Monsignor Santoro è reduce da un’udienza con France­sco e non nasconde la sua soddisfazione. Che cosa le ha detto il Papa? Le sue parole e la sua vicinanza sono state il più bel regalo di Natale che potessi ricevere. Mi ha manifestato il suo desiderio di venire da noi per portare conforto in tutte le situa­zioni critiche. E io gli ho ricordato la Messa di Paolo VI all’Italsider, la notte di Natale del 1968, e il 25° della visita di Giovanni Paolo II, che ricorrerà a ottobre. Naturalmente biso­gnerà tener conto dei suoi tanti impegni.
Attualmente qual è la situazione in città? Ci dipingono come una città che sta per mo­rire. Ma non è così. Anzi vedo segnali di spe­ranza. Lo scorso 7 novembre abbiamo fatto un convegno, mettendo intorno allo stesso tavolo persone che fino a quel giorno pole­mizzavano tra loro. A tutti abbiamo chiesto: «È possibile una produzione che non sia no­civa per l’ambiente?». La scienza dice di sì. A Duisburg, in Germania, una grande impresa siderurgica è stata resa compatibile con la vi­ta e con l’ambiente.

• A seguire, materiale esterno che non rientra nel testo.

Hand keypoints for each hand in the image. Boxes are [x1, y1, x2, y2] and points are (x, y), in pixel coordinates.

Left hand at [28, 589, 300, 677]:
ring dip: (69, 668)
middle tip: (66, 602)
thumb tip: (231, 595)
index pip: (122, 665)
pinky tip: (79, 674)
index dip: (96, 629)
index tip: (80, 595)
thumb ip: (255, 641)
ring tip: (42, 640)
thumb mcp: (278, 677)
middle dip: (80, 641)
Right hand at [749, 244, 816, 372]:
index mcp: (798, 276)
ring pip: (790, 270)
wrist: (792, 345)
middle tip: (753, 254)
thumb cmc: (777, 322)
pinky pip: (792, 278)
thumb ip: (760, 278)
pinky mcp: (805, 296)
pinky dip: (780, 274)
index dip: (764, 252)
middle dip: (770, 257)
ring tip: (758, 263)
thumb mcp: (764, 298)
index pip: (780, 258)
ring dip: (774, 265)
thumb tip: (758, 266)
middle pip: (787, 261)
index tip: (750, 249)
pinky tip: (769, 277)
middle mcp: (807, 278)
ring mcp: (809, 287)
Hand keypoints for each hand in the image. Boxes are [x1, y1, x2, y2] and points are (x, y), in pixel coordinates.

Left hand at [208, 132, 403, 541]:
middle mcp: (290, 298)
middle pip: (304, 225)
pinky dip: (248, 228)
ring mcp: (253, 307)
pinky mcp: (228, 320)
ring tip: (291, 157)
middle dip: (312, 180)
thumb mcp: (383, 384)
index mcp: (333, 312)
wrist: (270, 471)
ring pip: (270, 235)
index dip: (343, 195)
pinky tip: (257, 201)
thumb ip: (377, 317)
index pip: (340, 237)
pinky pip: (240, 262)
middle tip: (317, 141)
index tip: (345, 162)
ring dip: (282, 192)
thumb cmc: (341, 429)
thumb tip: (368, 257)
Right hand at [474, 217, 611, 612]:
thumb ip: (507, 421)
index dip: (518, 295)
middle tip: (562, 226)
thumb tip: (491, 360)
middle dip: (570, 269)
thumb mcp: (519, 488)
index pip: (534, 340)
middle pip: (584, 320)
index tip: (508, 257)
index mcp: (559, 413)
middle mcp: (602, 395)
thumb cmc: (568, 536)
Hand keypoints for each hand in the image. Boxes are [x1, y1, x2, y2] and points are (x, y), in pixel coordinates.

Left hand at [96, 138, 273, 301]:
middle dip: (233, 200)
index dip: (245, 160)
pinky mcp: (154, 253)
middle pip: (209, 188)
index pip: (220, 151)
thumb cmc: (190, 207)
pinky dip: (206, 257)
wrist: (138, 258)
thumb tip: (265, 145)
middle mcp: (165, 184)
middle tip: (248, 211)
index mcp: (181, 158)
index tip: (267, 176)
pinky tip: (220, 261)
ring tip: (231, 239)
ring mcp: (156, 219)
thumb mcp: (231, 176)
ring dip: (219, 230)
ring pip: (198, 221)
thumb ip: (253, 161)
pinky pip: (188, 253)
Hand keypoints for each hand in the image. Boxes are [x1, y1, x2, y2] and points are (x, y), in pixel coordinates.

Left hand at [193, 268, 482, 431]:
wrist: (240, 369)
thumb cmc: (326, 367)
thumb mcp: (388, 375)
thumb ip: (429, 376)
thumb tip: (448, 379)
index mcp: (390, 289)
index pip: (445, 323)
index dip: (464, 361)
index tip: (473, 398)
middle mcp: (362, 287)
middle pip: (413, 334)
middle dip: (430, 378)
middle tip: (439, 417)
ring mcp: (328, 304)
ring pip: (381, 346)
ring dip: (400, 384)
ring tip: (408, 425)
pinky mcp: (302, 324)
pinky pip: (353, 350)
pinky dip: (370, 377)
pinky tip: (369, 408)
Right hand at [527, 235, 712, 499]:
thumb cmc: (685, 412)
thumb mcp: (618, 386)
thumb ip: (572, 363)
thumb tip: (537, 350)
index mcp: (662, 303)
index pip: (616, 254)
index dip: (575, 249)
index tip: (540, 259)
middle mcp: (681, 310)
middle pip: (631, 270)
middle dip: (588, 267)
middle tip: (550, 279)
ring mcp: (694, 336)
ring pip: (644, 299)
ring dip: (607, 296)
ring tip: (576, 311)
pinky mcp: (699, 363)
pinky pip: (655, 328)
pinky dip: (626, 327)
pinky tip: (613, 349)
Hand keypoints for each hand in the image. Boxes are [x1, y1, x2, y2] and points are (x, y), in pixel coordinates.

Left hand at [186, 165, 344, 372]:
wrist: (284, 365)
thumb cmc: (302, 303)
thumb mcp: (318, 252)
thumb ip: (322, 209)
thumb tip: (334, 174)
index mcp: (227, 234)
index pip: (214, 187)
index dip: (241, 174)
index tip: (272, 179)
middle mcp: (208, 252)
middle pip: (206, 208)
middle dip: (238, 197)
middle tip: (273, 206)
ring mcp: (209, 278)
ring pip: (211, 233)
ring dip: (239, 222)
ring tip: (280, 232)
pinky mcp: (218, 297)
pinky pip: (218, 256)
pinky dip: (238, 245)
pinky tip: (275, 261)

Che cosa chiede alle istituzioni e all’Ilva? Vorrei che gli impegni assunti di coprire i par­chi minerali, di adeguare gli impianti alle nor­me antinquinamento e di bonificare l’ambien­te siano realizzati. Ma Taranto non è solo l’Ilva. Questo problema ha polarizzato tutto l’interes­se e ha finito per creare una cappa di pessimi­smo. Invece ci sono anche le realtà positive. C’è la fede della gente, la storia, la cultura, la bellezza dell’ambiente. Di recente abbiamo rivitalizza­to la città antica con una serie di iniziative cul­turali. Da tutto questo occorre ripartire.
Tra i segni di speranza inserisce anche la bo­nifica dei terreni del Centro Murialdo? Il lavoro di padre Preziuso è di grande inte­resse perché c’è l’incontro fra tre realtà: la fe­de, la scienza e la solidarietà. Dunque pos­siamo dire che il seme del Vangelo aiuta dav­vero a trasformare la terra. Un altro segno di speranza è il nuovo centro di accoglienza not­turna per senza fissa dimora che vogliamo fare in vista della quaresima. L’esperimento può servire da paradigma per la bonifica dell’Ilva? I tecnici dicono di sì. Certo in quel caso le di­mensioni sono macro, ma si può fare. Io tra l’altro vedo il nostro esperimento anche co­me un esempio di collaborazione.
Non c’è un problema del lavoro e un problema delle per­sone ammalate. Le due cose sono collegate. Quindi dico: la Chiesa è vicina sia ai lavora­tori, sia a chi ha subito danni per la salute.